Brano scelto
****************************************

Certamente il livello europeo consente di vedere con maggiore facilità quale sia la strada che in particolare il nostro ordinamento sta imboccando. In questo senso l'Agenda digitale per l'Europa, presentata dalla Commissione tra le sette iniziative della strategia Europa 2020, e in vigore dal 2010, contiene 101 azioni, periodicamente aggiornate, e raggruppate intorno a sette aree, e gli obiettivi indicati chiamano in causa il legislatore e la p.a.: si richiede infatti di istituire un mercato digitale unico, di favorire l'interoperabilità (ossia lo scambio e l'interazione dei dati) e l'uso di standard, di migliorare la fiducia in internet e la sicurezza online, di aumentare la velocità di accesso alla rete, di potenziare gli investimenti per la ricerca e lo sviluppo, di migliorare l'alfabetizzazione e l'inclusione digitale, di applicare le ICT (COM/2010/0245 f/2).
All'Italia, come gli altri stati, il compito di elaborare una propria agenda, in cui siano individuate le priorità e gli interventi. Per le quali ovviamente servono risorse finanziarie, umane, tecnologiche: non è infatti sufficiente l'acquisto di strumenti tecnologici per realizzare una accettabile informatizzazione, dal momento che è centrale l'uso e la creazione di applicazioni e, più in generale, il maggiore sfruttamento possibile delle opportunità che la tecnologia offre.
Inoltre si pone il problema del digital divide, in quanto si dovrà consentire a tutti (anziani, disabili, indigenti, incolti, nonché amministrazioni di enti locali situati in zone remote o di dimensioni e capacità limitate, si veda art. 1, d.l. 18.10.2012, n. 179) l'accesso ai servizi digitali che – si prefigura – sostituiranno o potenzieranno gli attuali; sarà necessaria un'alfabetizzazione, che dovrà coinvolgere anche gli stessi funzionari; così come sarà centrale per un efficace dialogo tra amministrazione e cittadini rendere piena ed effettiva la comunicazione tra amministrazioni, resa difficile dall'attuale architettura istituzionale, policentrica e non interconnessa.
L'art. 3 del CAD enfaticamente afferma il diritto di cittadini e imprese a richiedere ed ottenere l'uso delle tecnologie nelle comunicazioni con la p.a., tutelabile innanzi al giudice amministrativo. Ma l'effettività di tale affermazione richiede l'adozione e il funzionamento di una serie di strumenti, senza i quali l'articolo risulta inattuabile.
Tra gli strumenti necessari, che via via si sono affermati e trovano oggi un recepimento nel CAD, vi è anzitutto il documento informatico (rappresentazione informatica di atti, fatti o dati giuridicamente rilevanti). È tale sia il documento redatto in modalità informatica (art. 40), che il documento cartaceo dematerializzato, ossia tradotto in formato informatico (art. 42 ss. CAD). Esso, se rispettoso delle norme del CAD e delle regole tecniche, è valido e rilevante agli effetti di legge, e l'idoneità a soddisfare il requisito della forma scritta e valore probatorio sono liberamente valutabili dal giudice (20 CAD).

****************************************

Materiale fornito

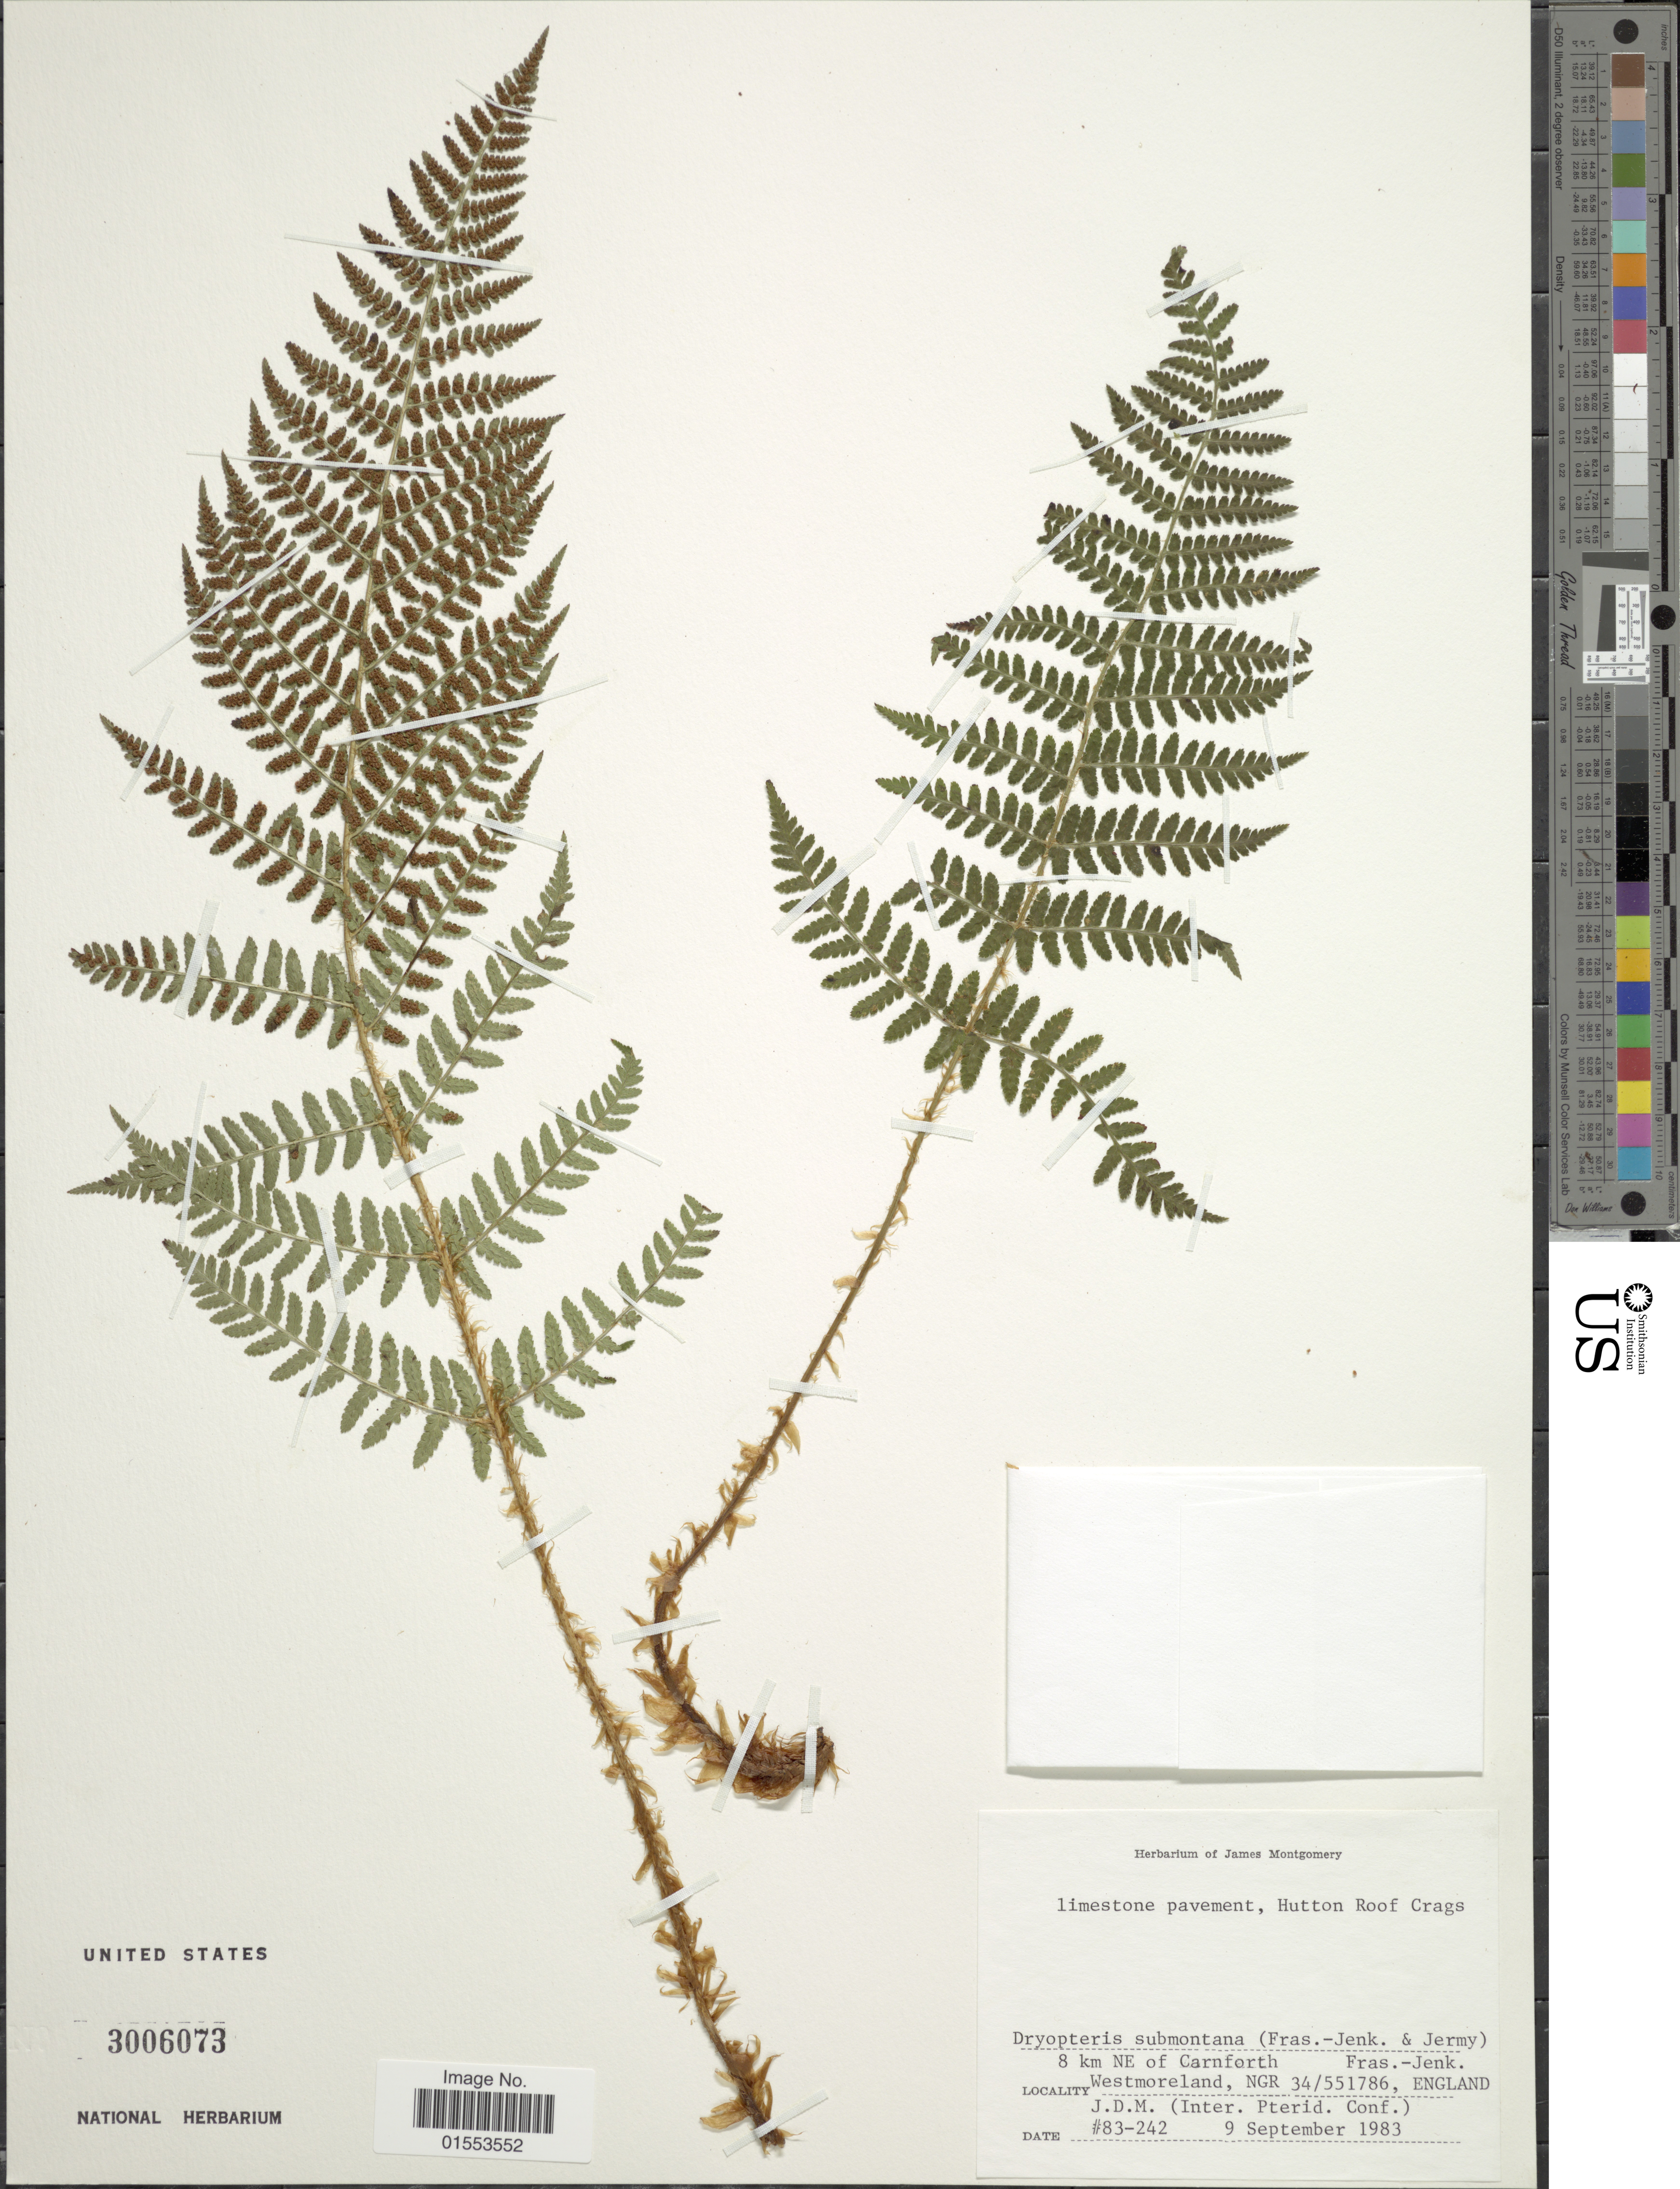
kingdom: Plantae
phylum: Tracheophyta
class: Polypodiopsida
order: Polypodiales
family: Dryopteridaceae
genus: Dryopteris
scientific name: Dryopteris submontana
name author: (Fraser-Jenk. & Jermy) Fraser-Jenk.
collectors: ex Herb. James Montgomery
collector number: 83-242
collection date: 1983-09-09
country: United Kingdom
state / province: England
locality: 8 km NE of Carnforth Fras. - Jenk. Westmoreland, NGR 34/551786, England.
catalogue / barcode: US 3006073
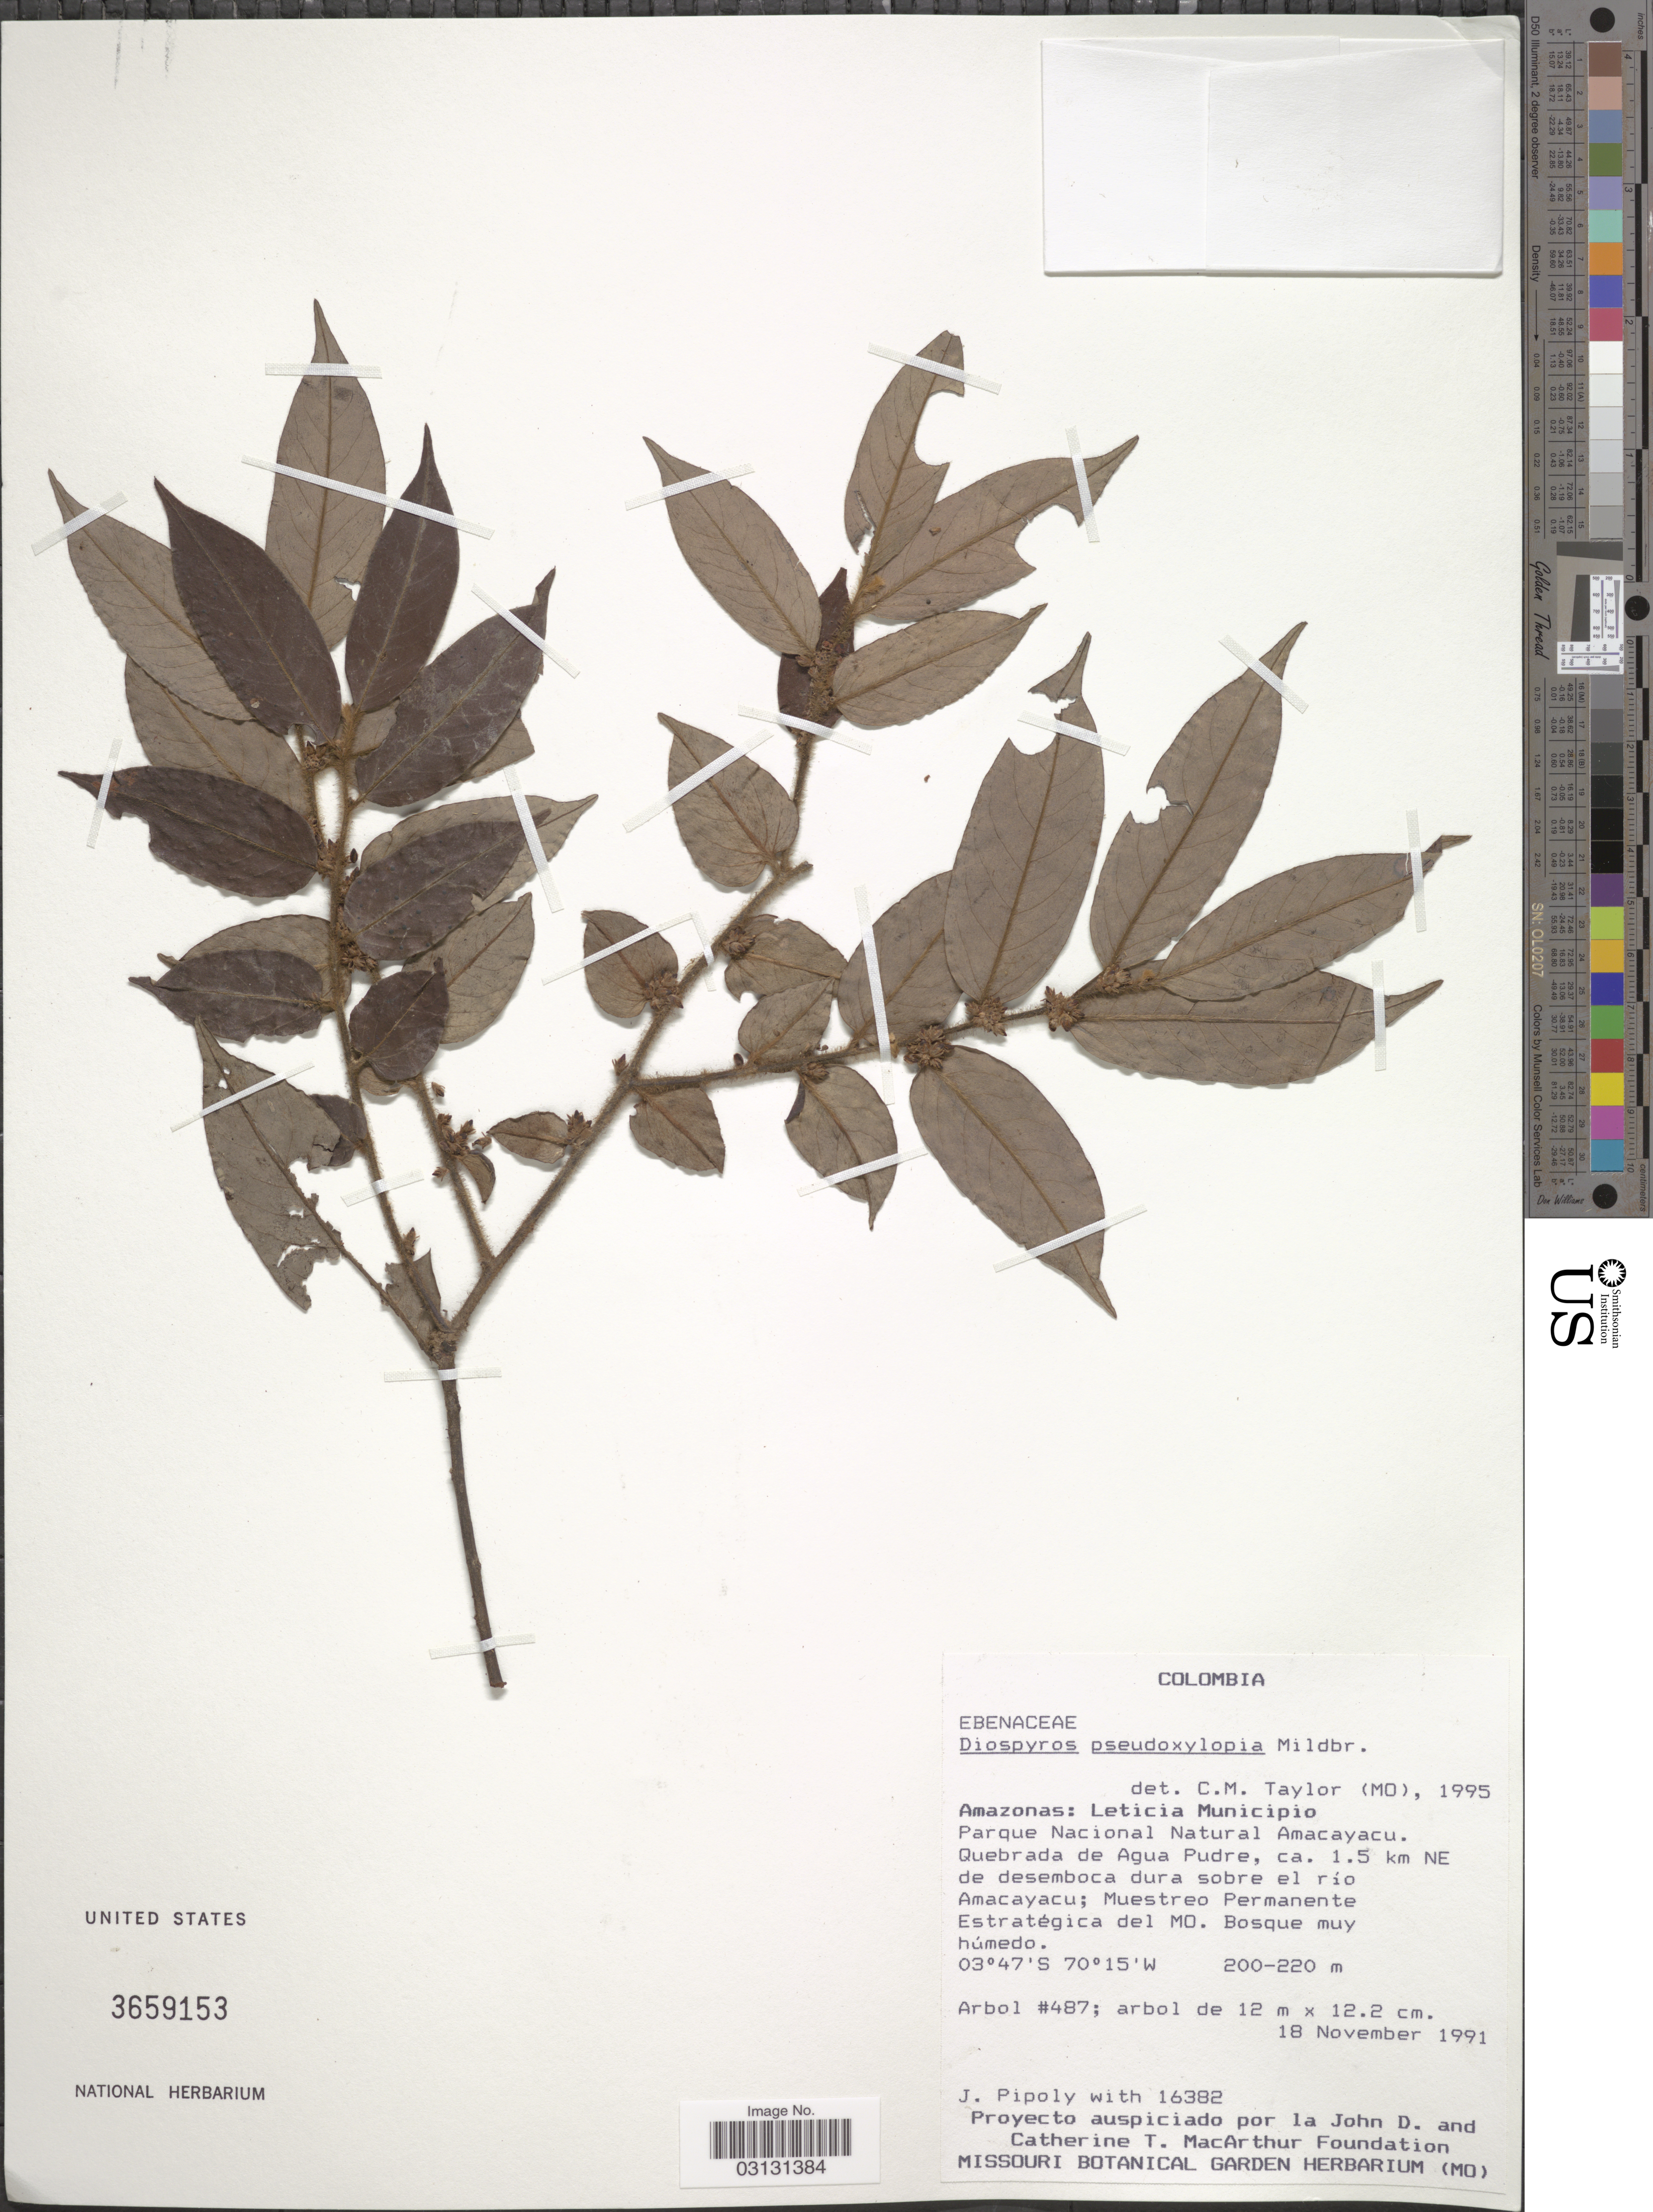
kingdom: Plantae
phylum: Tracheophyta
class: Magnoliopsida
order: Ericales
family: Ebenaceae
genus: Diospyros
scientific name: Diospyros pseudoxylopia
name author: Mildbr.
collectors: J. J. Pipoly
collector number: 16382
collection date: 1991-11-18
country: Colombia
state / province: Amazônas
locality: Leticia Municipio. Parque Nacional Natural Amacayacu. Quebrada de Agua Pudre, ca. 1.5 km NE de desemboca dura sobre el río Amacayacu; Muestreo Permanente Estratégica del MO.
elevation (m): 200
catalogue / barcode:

****************************************

Consegne
1/ Nel brano sulla digitalizzazione della pubblica amministrazione, quante azioni contiene l'Agenda digitale per l'Europa?
2/ Prosegui il brano sulla digitalizzazione della pubblica amministrazione, riprendendo subito dopo la sua ultima frase.

Soluzioni
1/ Contiene 101 azioni.

2/
Un profilo centrale è costituito dall'identificabilità del documento con l'autore. In questo caso la sovrapposizione di diritto nazionale ed europeo ha complicato il sistema, così che sono oggi disciplinate 4 tipologie di firme (21 CAD): elettronica “semplice”, elettronica avanzata (il firmatario ha l'esclusivo controllo sui mezzi di produzione della firma e sui dati), elettronica qualificata (basata su un certificato qualificato e realizzata mediante un dispositivo sicuro), digitale (basata su un certificato qualificato e su un sistema di chiavi crittografiche, che consente di verificare la provenienza e l'integrità di un documento). La prima (cd. debole), pensata per le transazioni commerciali, non ha un valore giuridico predefinito, ed è per ciò liberamente valutabile dal giudice. Le altre (cd. forti) equivalgono alla forma scritta, e in particolare le ultime due si presumono riconducibili al titolare salvo prova contraria (il parametro tecnologico della firma elettronica avanzata non è determinato sulla base di standard internazionali, il che giustifica la non pari rilevanza rispetto alle ultime due). Costituisce un problema l'equivalenza tra firma qualificata e digitale, storicamente privilegiata nel nostro ordinamento, in quanto meno sicura della seconda, ma più diffusa.
L'informatizzazione impone inoltre una attenta gestione informatica dei documenti, che ha prodotto una trasformazione di alcuni strumenti operativi: si pensi al protocollo informatico, la cui disciplina prevede che aree organizzative omogenee abbiano un unico protocollo per la classificazione, archiviazione e comunicazione dei documenti tra uffici; la conservazione dei documenti, per la quale si prevede in particolare un responsabile (art. 44 CAD), persona fisica, appartenente all'ente, che opera in coordinamento con il Responsabile della sicurezza, il Responsabile del trattamento dei dati e il Responsabile del protocollo informatico e degli archivi, obbligato a definire ed attuare le politiche di conservazione, le quali possono anche prevedere una conservazione affidata a terzi accreditati.
Se la redazione e firma del documento appartengono al profilo statico dell'informatizzazione, più rilevante è l'aspetto dinamico, che consente a cittadino e amministrazioni (anche tra di loro) di comunicare.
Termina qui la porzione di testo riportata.